According to John Heath, former postdoctoral fellow at the LDI and currently at the Princess Margaret Cancer Centre in Toronto, and first author of the study, "our research has shown that by harnessing the power of innate immunity, we can develop a new class of therapies that can effectively target and kill breast cancer cells, even in the absence of T lymphocyte inflammation."
"Our findings demonstrate that neutrophils can be reprogrammed to become powerful anticancer agents in tumors that are otherwise resistant to current immunotherapies," adds Josie Ursini-Siegel, principal investigator and director of the molecular oncology group in the cancer research axis at the LDI, and senior author of the study.
"This approach could open new avenues for the treatment of aggressive breast cancers, particularly triple-negative breast cancer, for which therapeutic options are currently limited due to the tumor's ability to evade the immune system. This represents considerable potential for patients with limited treatment options who urgently need new effective therapies."
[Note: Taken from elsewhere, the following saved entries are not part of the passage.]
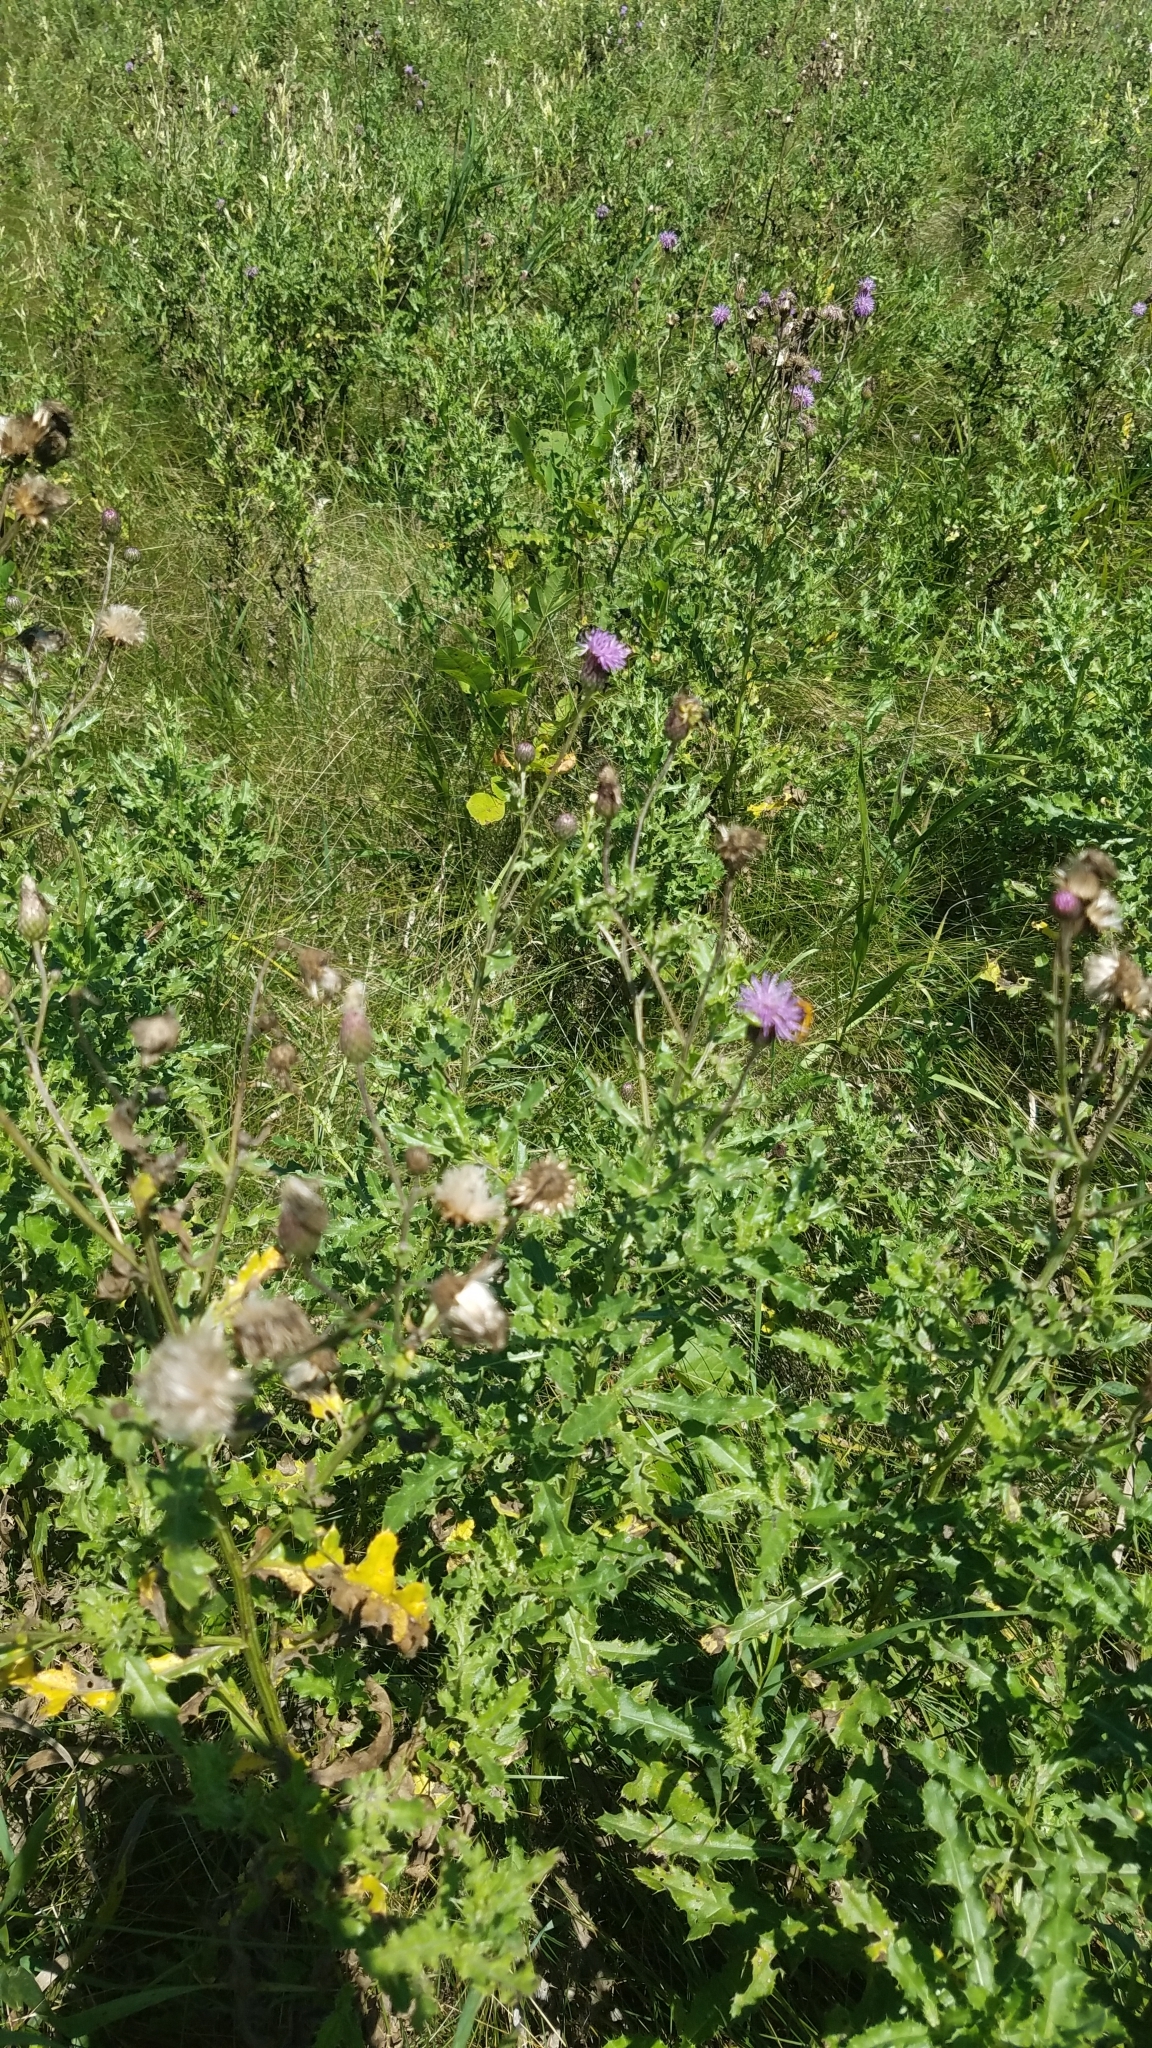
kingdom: Plantae
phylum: Tracheophyta
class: Magnoliopsida
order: Asterales
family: Asteraceae
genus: Cirsium
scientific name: Cirsium arvense
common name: Creeping thistle
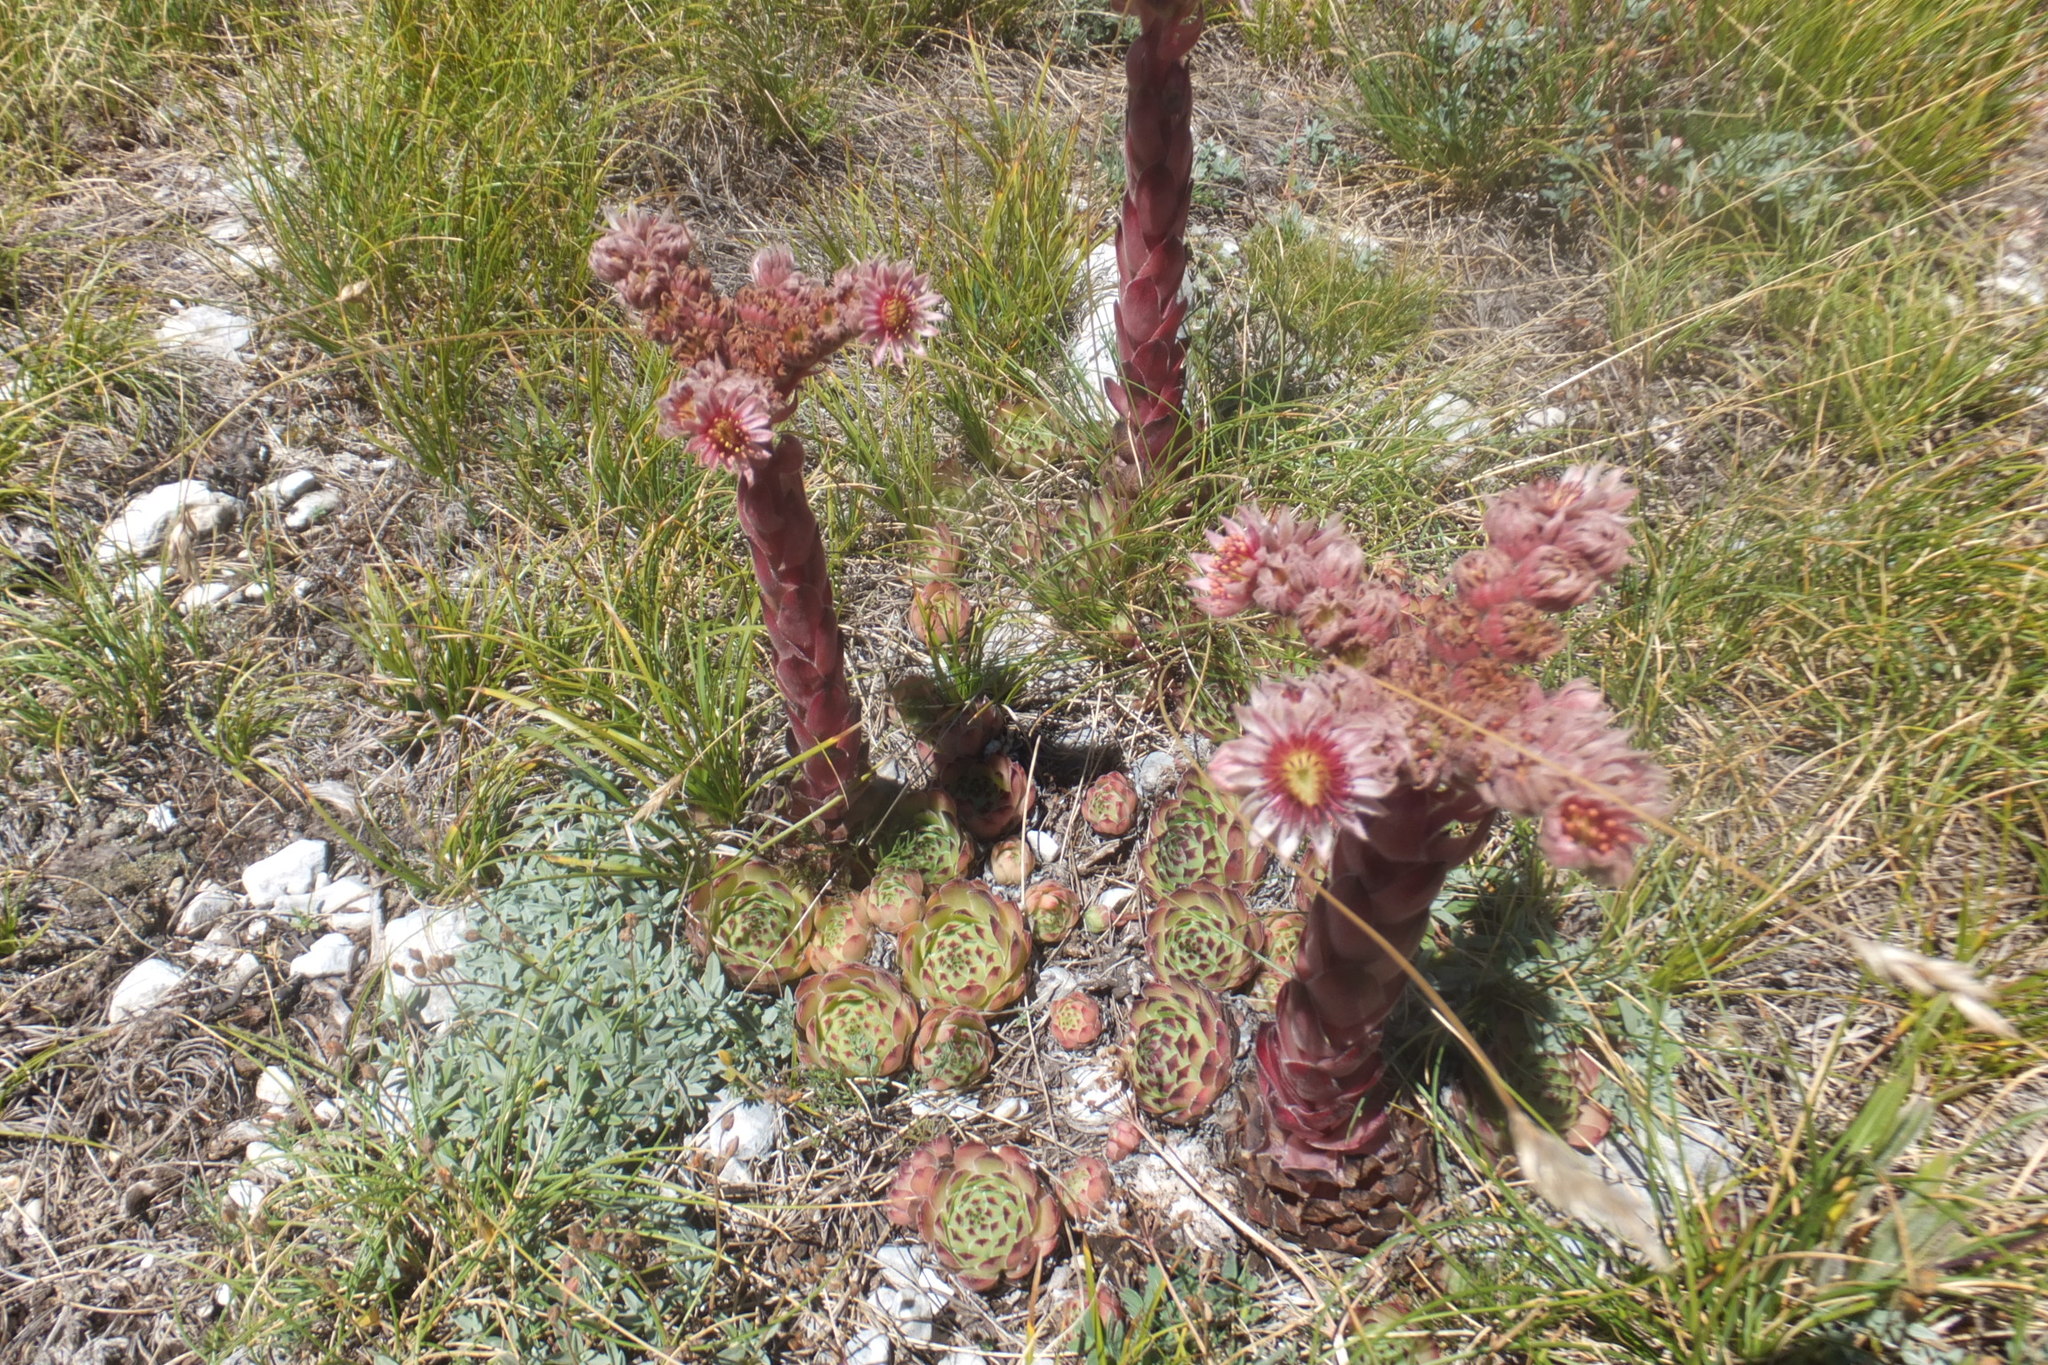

The study highlights that TLR agonists increase NF-κB signaling in neutrophils, which enhances the production of secretory granules and components of the NADPH oxidase complex, necessary for a respiratory burst that triggers cytotoxic responses. At the same time, complex I inhibitors amplify this effect by potentiating the ability of neutrophils to undergo respiratory burst, leading to oxidative damage in breast cancer cells.
It is important to note that neutrophil depletion in experimental models abolished the antitumor effects, underscoring the critical role of these immune cells in the success of the therapy.
This dual therapeutic approach not only mobilizes neutrophils into the tumor microenvironment but also enhances their cytotoxic functions, offering a promising new therapeutic strategy for immunologically cold breast tumors that have so far evaded effective immunity-based treatments.
The research also sheds light on the importance of understanding the complex interactions between the tumor microenvironment and the immune system. By targeting key biological processes required for the survival of heterogeneous populations of cancer cells, researchers can develop more effective therapies that abrogate the activation of a pro-tumorigenic immune microenvironment and instead engage new modes of immune surveillance of the tumor.
"Our findings have significant implications for the development of new breast cancer treatments, especially for patients with limited options," says Ursini-Siegel. "They highlight the need for a multidimensional approach to cancer treatment that takes into account the complex interactions between the tumor and the immune system."
In conclusion, this research builds on the understanding that breast cancers often evade immune destruction through complex metabolic and inflammatory mechanisms, and it emphasizes targeting innate immune cells rather than relying solely on adaptive immunity. Although further research is needed to fully elucidate the mechanisms by which complex I inhibitors enhance neutrophil function, this study marks a significant advance in the field of precision oncology.